The records underneath are to be printed in full and exactly, with no pictures carried over.

(EXTRACTED MATERIAL begins)

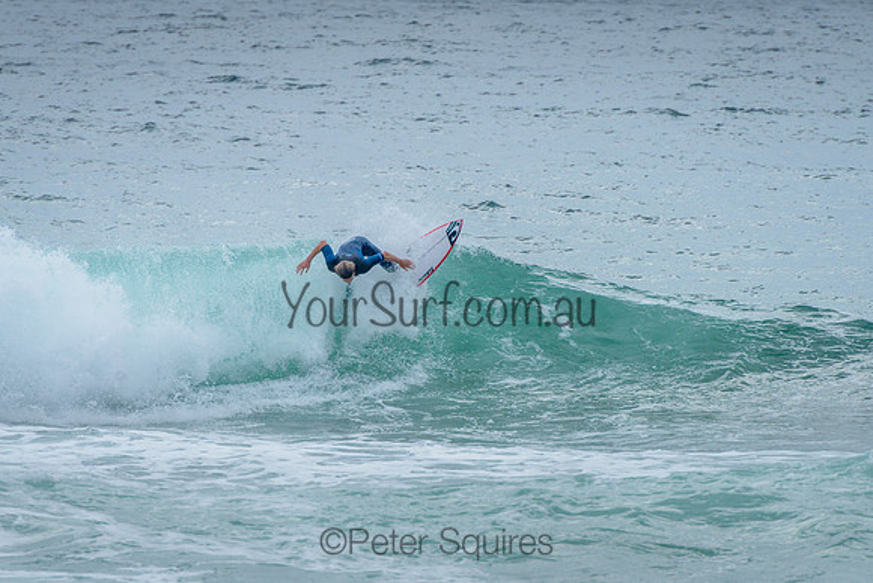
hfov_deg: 4.2
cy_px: 260
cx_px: 440
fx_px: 11888
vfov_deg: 2.8
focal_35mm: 490
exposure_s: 1/1600
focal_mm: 400
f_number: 8
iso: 500
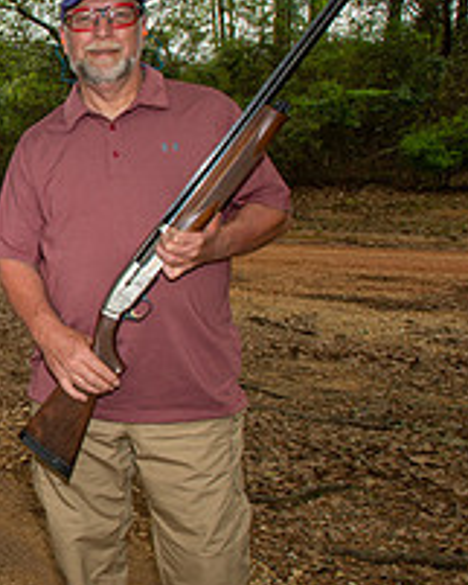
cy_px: 259
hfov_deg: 24.5
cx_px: -253
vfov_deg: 40.3
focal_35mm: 46
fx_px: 796
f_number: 6.3
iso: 125
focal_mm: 17
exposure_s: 1/125
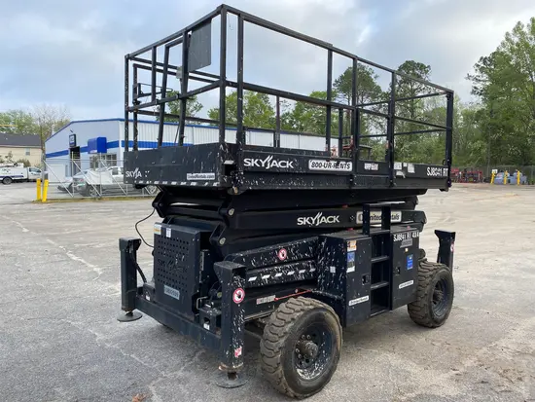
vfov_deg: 53.1
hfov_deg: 67.3
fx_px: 402
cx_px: 268
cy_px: 201
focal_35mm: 26
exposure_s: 1/640
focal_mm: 4.25
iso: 32
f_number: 1.8
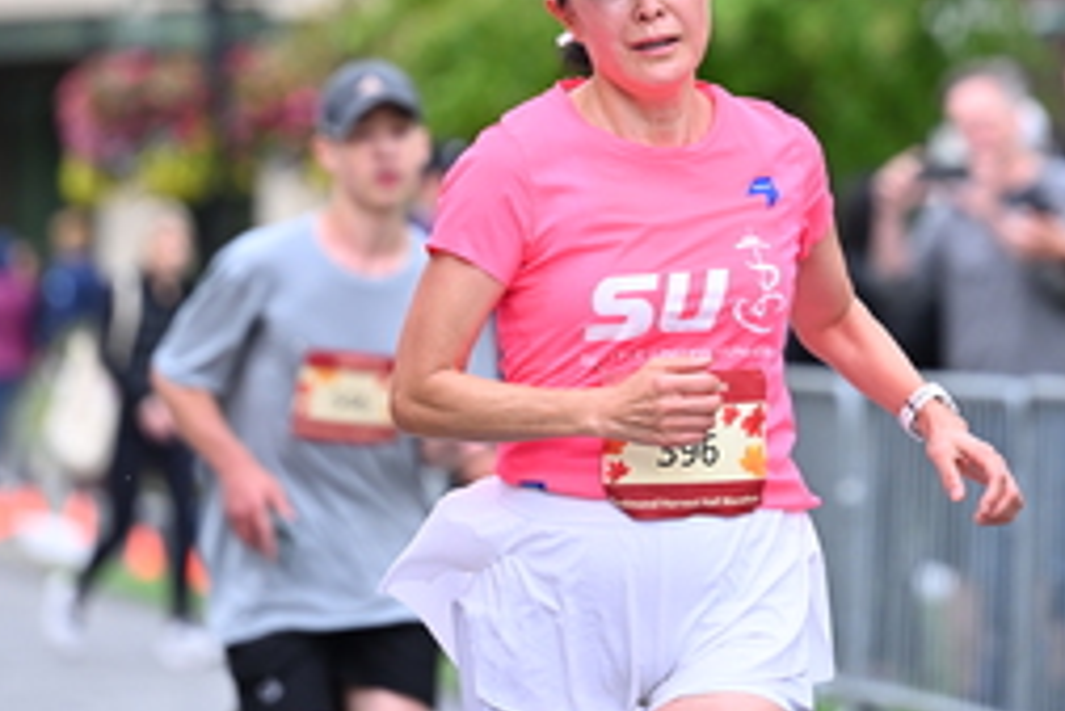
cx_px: 638
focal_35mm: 315
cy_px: 29
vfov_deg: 4.4
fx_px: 9324
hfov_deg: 6.5
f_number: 2.8
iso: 1000
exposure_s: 1/1600
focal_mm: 145
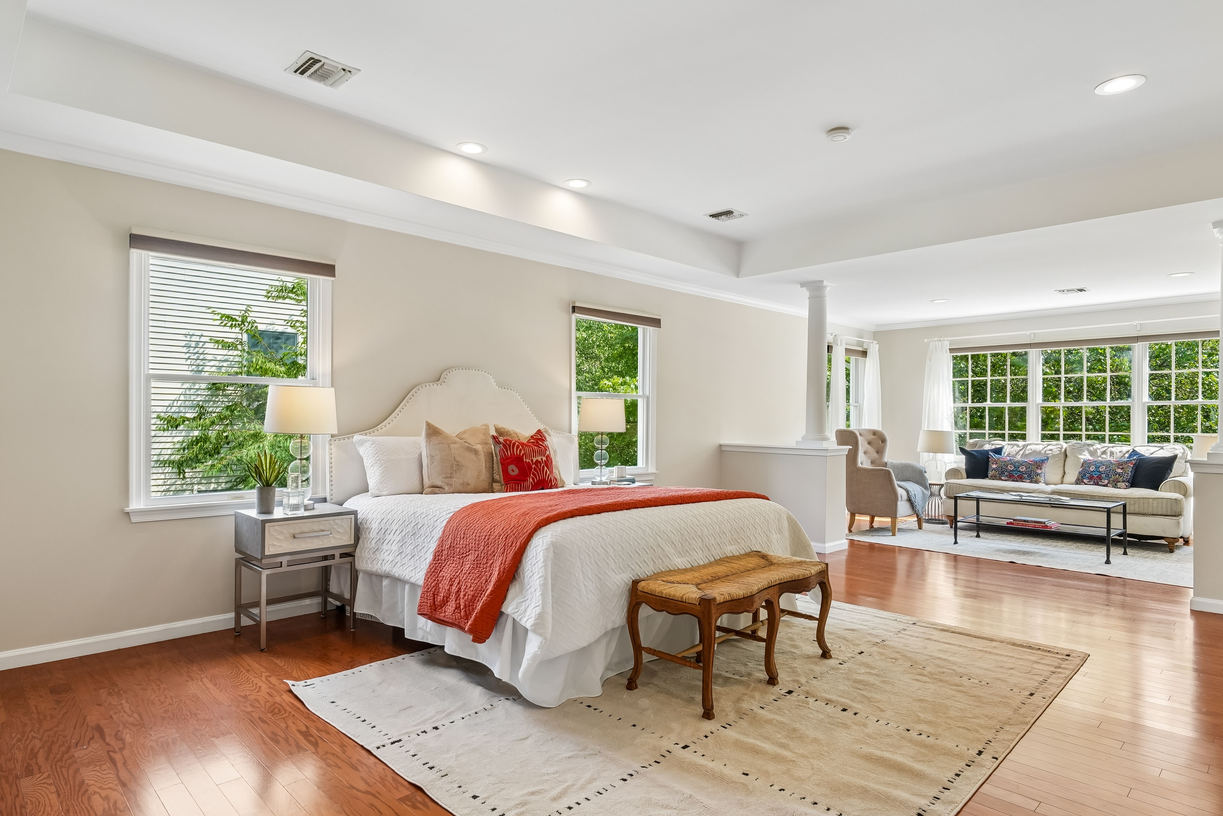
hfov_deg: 86.9
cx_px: 585
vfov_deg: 64.4
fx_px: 645
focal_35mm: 19
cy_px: 450
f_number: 8
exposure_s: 1/30
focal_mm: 16
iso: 400
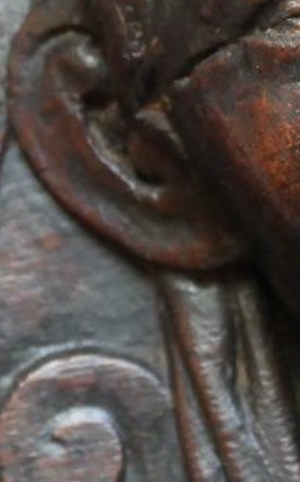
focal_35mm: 142
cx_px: 249
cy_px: 119
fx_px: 1862
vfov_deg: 14.7
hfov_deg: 9.2
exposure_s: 1/60
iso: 2000
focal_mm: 17
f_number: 4
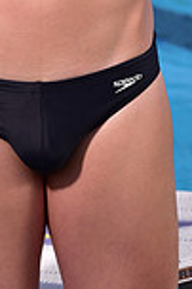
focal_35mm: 496
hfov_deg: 2.8
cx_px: 64
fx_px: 3977
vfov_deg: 4.1
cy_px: -243
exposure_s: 1/250
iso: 80
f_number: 6.3
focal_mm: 130
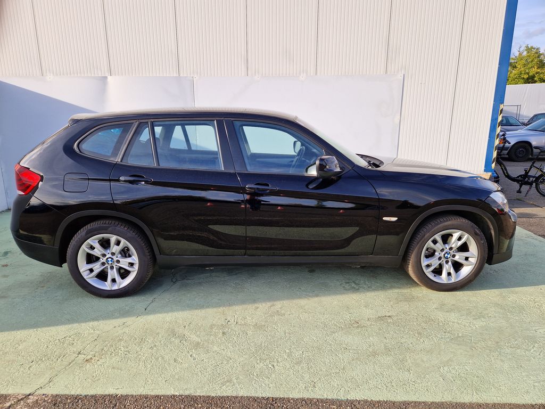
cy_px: 204
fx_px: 362
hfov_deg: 73.9
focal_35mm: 23
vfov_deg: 58.9
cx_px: 272
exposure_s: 1/564
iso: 50
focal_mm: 5.4
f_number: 1.8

(EXTRACTED MATERIAL ends)

_ANSWER TO THE PROBLEM_
hfov_deg: 4.2
cy_px: 260
cx_px: 440
fx_px: 11888
vfov_deg: 2.8
focal_35mm: 490
exposure_s: 1/1600
focal_mm: 400
f_number: 8
iso: 500
cy_px: 259
hfov_deg: 24.5
cx_px: -253
vfov_deg: 40.3
focal_35mm: 46
fx_px: 796
f_number: 6.3
iso: 125
focal_mm: 17
exposure_s: 1/125
vfov_deg: 53.1
hfov_deg: 67.3
fx_px: 402
cx_px: 268
cy_px: 201
focal_35mm: 26
exposure_s: 1/640
focal_mm: 4.25
iso: 32
f_number: 1.8
cx_px: 638
focal_35mm: 315
cy_px: 29
vfov_deg: 4.4
fx_px: 9324
hfov_deg: 6.5
f_number: 2.8
iso: 1000
exposure_s: 1/1600
focal_mm: 145
hfov_deg: 86.9
cx_px: 585
vfov_deg: 64.4
fx_px: 645
focal_35mm: 19
cy_px: 450
f_number: 8
exposure_s: 1/30
focal_mm: 16
iso: 400
focal_35mm: 142
cx_px: 249
cy_px: 119
fx_px: 1862
vfov_deg: 14.7
hfov_deg: 9.2
exposure_s: 1/60
iso: 2000
focal_mm: 17
f_number: 4
focal_35mm: 496
hfov_deg: 2.8
cx_px: 64
fx_px: 3977
vfov_deg: 4.1
cy_px: -243
exposure_s: 1/250
iso: 80
f_number: 6.3
focal_mm: 130
cy_px: 204
fx_px: 362
hfov_deg: 73.9
focal_35mm: 23
vfov_deg: 58.9
cx_px: 272
exposure_s: 1/564
iso: 50
focal_mm: 5.4
f_number: 1.8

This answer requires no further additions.